Role of LLMs in Software Systems

  • Strong agreement that LLMs should not execute business logic or hold authoritative state.
  • Widely endorsed pattern: LLMs interpret messy human input and emit structured commands; traditional code enforces rules and performs side‑effectful actions.
  • This fits with tool use / MCP: humans write APIs and constraints; models choose which tools to call and with what arguments.

Front‑End vs Back‑End and Quality Debate

  • Some treat LLM-generated UI as “good enough” while hand‑coding all core logic.
  • Others push back: “it’s just the UI” is a misconception; front‑end bugs can create auth, injection, and UX problems.
  • Arguments that front‑ends churn more and are more fault‑tolerant, so perfect code quality is less critical; counterargument that disrespecting front‑end craft leads to brittle systems.

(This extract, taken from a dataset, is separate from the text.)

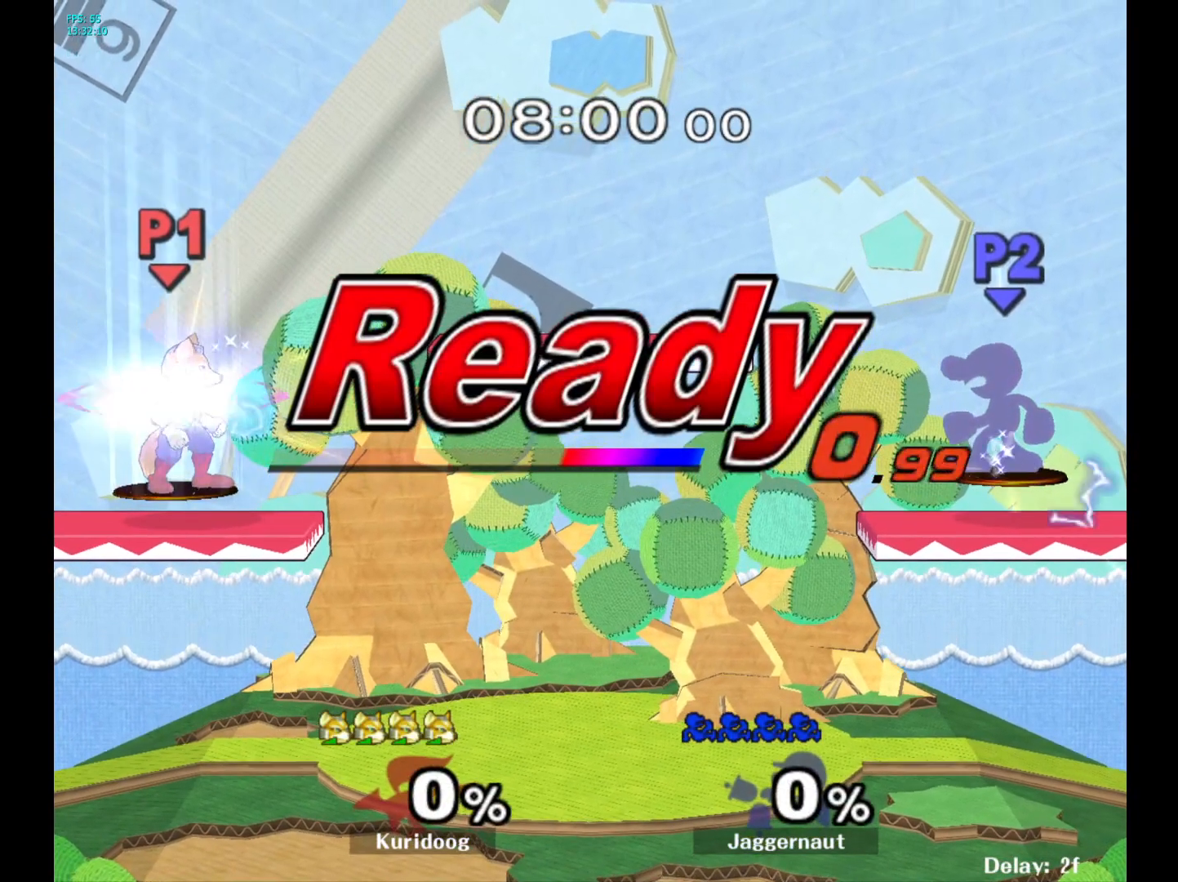
{"dt_ms": 500, "buttons": [], "left_stick": "center", "right_stick": "center", "events": []}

Experiences with LLM-Driven Apps and Games

  • Reports of LLM-only interactive systems (NPCs, choose‑your‑own‑adventure, game‑adjacent products) being impressive in demos but fragile, hard to test, and hard to maintain.
  • Teams often end up replacing “LLM runs everything” with orchestration code, multiple specialized prompts, and explicit state machines.
  • Interesting twist: using RAG not to add knowledge but to hide facts from the model until “discovered,” to prevent spoiled puzzles.

Where LLMs Work Well

  • Converting unstructured text into structured data; classification; summarization; fuzzy matching; document and UI test analysis.
  • Coding assistant for repetitive edits and refactors, treating it as a “fuzzy regex engine” whose output is reviewed.
  • “Vibes-based” or approximate domains: tax research, shopping and gift suggestions, content rewriting, translations, basic layout snippets.

Concerns: Reliability, Testing, and State

  • LLM narratives drift over long interactions; they forget rules and state, making them unsuitable for long‑running logic.
  • LLM-only systems are described as “fragile” and “a testing nightmare”; reproducibility and debugging are difficult.
  • Comparison to humans: humans err too, but they learn and can be held accountable; current models repeat the same classes of mistakes.

Disagreement on Article’s Claim and Future Trajectory

  • Some find the article obvious or confusing (especially around “implement vs execute logic”); others say the core message is valuable and underappreciated.
  • Debate over whether LLMs will eventually handle end‑to‑end agents reliably (“cars vs horses” analogy) versus skepticism that progress will plateau sooner than boosters expect.
  • Recognition that non‑technical users and “vibe coders” will keep using LLMs as full stacks anyway, creating ecosystems of “sometimes working” software.